***** THE DATA *****

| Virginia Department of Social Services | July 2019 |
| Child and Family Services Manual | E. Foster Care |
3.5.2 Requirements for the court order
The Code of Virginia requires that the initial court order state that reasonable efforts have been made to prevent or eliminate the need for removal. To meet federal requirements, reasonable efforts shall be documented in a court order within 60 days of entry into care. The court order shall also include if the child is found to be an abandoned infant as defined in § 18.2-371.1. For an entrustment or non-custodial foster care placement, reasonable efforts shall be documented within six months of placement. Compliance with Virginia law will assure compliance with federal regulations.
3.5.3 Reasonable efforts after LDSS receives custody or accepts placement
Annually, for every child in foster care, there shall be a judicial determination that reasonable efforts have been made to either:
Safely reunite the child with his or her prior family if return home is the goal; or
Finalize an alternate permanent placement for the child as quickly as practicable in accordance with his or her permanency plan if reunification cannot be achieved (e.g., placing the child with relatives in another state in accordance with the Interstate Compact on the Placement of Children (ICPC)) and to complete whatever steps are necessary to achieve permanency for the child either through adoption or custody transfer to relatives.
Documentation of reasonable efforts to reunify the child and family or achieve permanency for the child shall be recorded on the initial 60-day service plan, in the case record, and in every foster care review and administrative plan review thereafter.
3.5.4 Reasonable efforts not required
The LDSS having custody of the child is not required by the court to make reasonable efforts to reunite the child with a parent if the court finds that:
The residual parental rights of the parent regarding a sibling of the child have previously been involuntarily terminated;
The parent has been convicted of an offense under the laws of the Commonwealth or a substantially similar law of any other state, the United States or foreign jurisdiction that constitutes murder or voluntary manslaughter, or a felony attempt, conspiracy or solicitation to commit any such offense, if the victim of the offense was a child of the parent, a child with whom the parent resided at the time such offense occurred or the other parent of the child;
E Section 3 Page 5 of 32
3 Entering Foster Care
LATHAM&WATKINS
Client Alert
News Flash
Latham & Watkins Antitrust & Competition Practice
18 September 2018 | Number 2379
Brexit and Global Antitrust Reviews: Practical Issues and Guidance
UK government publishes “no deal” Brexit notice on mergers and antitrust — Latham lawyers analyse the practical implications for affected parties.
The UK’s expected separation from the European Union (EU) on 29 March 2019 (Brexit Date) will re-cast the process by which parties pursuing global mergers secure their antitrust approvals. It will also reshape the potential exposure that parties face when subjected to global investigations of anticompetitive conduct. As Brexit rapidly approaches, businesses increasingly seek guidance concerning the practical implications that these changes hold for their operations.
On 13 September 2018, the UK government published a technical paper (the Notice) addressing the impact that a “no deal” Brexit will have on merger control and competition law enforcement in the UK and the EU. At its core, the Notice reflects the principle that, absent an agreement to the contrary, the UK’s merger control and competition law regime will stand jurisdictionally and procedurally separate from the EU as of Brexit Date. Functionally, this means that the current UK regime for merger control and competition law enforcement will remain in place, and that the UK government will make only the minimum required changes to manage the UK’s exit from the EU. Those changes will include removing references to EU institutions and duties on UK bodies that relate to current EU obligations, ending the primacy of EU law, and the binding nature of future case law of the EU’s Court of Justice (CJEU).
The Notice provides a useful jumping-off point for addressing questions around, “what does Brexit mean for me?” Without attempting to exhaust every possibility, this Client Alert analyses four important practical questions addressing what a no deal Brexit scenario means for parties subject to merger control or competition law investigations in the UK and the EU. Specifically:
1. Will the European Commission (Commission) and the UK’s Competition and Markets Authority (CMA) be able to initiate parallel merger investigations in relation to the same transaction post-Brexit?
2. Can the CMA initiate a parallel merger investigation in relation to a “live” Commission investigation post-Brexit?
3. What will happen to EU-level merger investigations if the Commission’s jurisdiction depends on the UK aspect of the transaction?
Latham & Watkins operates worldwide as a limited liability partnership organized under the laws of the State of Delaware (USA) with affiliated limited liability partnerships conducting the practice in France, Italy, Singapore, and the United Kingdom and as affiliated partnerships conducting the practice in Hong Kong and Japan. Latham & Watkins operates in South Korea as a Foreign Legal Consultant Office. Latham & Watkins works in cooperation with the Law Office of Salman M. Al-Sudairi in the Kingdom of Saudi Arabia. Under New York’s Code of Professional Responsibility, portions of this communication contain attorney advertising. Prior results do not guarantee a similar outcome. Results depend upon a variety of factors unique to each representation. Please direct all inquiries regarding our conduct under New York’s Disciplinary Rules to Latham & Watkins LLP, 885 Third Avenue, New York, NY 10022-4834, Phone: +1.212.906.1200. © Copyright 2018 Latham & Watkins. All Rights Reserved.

*****

Please tally each line in the material above that contains "European", and let the number be your entire reply.

RESPONSE AREA: 2